[TEXT SECTION]

Generate metadata with valuable context on every simulation for enhanced collaboration, discovery, and analytics

Engineers and scientists today are generating massive amounts of simulation data which becomes difficult to manage. Metadata-enhanced solutions enable better scalability of simulation efforts, allowing companies to handle a 30% increase in simulation volume without a proportional increase in resources​ (Digital Engineering247)​. Automated metadata-driven solutions further accelerate the scalability of simulation efforts, acting as a force multiplier allowing companies to transform their simulation data operations.

Engineering Data Management Breaks Silos Across Disciplines

Complex, multidisciplinary simulations play a crucial role in designing and testing new products. The data generated from these simulations is massive and multifaceted, making manual metadata management increasingly impractical. For instance, in the aerospace industry, running simulations for aircraft design generates terabytes of data that include structural analysis, fluid dynamics, thermal simulations and more. Each analyst explores the design space for optimized performance creating massive datasets of both input and output data and complex computational pipelines. Further, each analysis has its own specialized numerical methods requiring specialized file formats. Manual processes are not only time-consuming but also prone to errors and inconsistencies, leading to potential data loss and increased costs. 

Manual Data Capture Limits Engineering Efficiency

Despite its importance, managing simulation metadata manually poses significant challenges. The sheer volume and complexity of data can lead to errors, inconsistencies, and inefficiencies. Traditional methods of metadata management often result in:

  • Inefficiency and Errors: Manual processes are time-consuming and prone to human error, leading to inaccurate data and delays in project timelines. For example, typical hand-offs between managers and engineers occur via emails, and static charts/plots shared in documents. If a different chart is requested, the engineer re-runs the simulation and sends it back to the manager as a different static image of a chart. Sometimes taking days to accomplish, and weeks to finalize the chart. Sometimes requests in emails to update a report are missed entirely. 
  • Collaboration Issues: Disparate data management systems hinder seamless collaboration among interdisciplinary teams, impacting project outcomes negatively. Simulation users have to search for data in different systems, export it to their local machines before they can work on it. Finally when results are generated they may have to update different systems.For example, it’s common for companies with large engineering divisions to implement their own data management systems or when  companies grow by acquisition, data exists in a variety of PLM systems which can take years to harmonize. Because of the complexity of the deployment, risks of major data loss occurring or disruptions in operations, organizations opt to continue using multiple disparate systems. Simulation engineers work in silos unable to access multi-disciplinary data to inform overall systems behavior.

[/TEXT SECTION]

**INSTRUCTION 1**
Reproduce the simulation metadata text word for word, taking everything from "Despite its importance, managing" down to "are missed entirely.".
**INSTRUCTION 2**
In the simulation metadata text, what increase in simulation volume can companies handle without a proportional increase in resources?
**INSTRUCTION 3**
Pick up the simulation metadata text after its last sentence and write the next part.

[SUPPLIED DATA]

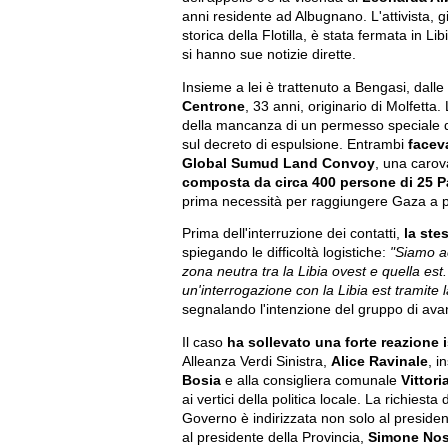
anni residente ad Albugnano. L'attivista, 
storica della Flotilla, è stata fermata in L
si hanno sue notizie dirette.
Insieme a lei è trattenuto a Bengasi, dalle 
Centrone
, 33 anni, originario di Molfett
della mancanza di un permesso speciale di
sul decreto di espulsione. Entrambi
facev
Global Sumud Land Convoy
, una caro
composta da circa 400 persone di 25 Pa
prima necessità per raggiungere Gaza a pie
Prima dell'interruzione dei contatti,
la ste
spiegando le difficoltà logistiche:
"Siamo ac
zona neutra tra la Libia ovest e quella e
un'interrogazione con la Libia est tramit
segnalando l'intenzione del gruppo di av
Il caso
ha sollevato una forte reazione i
Alleanza Verdi Sinistra,
Alice Ravinale
, i
Bosia
e alla consigliera comunale
Vittori
ai vertici della politica locale. La richiesta
Governo è indirizzata non solo al presid
al presidente della Provincia,
Simone No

[/SUPPLIED DATA]

**TASK ANSWER 1**
Despite its importance, managing simulation metadata manually poses significant challenges. The sheer volume and complexity of data can lead to errors, inconsistencies, and inefficiencies. Traditional methods of metadata management often result in:

  • Inefficiency and Errors: Manual processes are time-consuming and prone to human error, leading to inaccurate data and delays in project timelines. For example, typical hand-offs between managers and engineers occur via emails, and static charts/plots shared in documents. If a different chart is requested, the engineer re-runs the simulation and sends it back to the manager as a different static image of a chart. Sometimes taking days to accomplish, and weeks to finalize the chart. Sometimes requests in emails to update a report are missed entirely.

**TASK ANSWER 2**
A 30% increase.

**TASK ANSWER 3**
  • Compliance and Traceability Problems: Ensuring regulatory compliance and traceability of data changes is difficult without automated systems, increasing the risk of non-compliance and associated penalties. For example, in several industries, standards for safety are different in different countries and can change over time. Further, sustainable packaging requirements are constantly evolving. Shipping the wrong formulation of food or drug, in the wrong package to the wrong country can invite severe penalties.

Automate Data Management Drives Engineering Outcomes

Automation in metadata management offers numerous benefits, addressing common engineering challenges :

  • Context: Automated metadata management ensures rich contextual information about data. For example, their origin, usage, and relationships with other data are consistently captured with automated metadata management. This context is critical for understanding the data’s relevance and applicability in various scenarios, providing insights essential for product decisions.
  • Organization: By automatically tagging and categorizing data, organizations can improve the discoverability of their data sets. For example, once tagged users can choose to save frequently used search criteria making it easier to find their data.
  • R&D Productivity: Automated systems streamline the capture and organization of metadata, increasing productivity and reducing the time required to manage data. For example, programmatic extraction and synthesis of results KPI from simulation results avoids the cumbersome manual searching for data in simulation files, and data entry into custom fields.
  • Accuracy: programmatic tagging ensures data is always categorized correctly, minimizing the risk of human error such as forgetting to tag information or tagging it incorrectly. For example, human error in data entry of KPI derived from simulation results can have severe consequences on product decisions.
  • Visualization: Intuitive dashboards and visual tools enhance data accessibility, making it easier for stakeholders to interpret and utilize the information effectively. For example, decision makers can utilize specialized dashboards intended for the specific decisions they need to make. The simulation engineer needs to generate only the raw data but preparing the data for the right insight can be automated.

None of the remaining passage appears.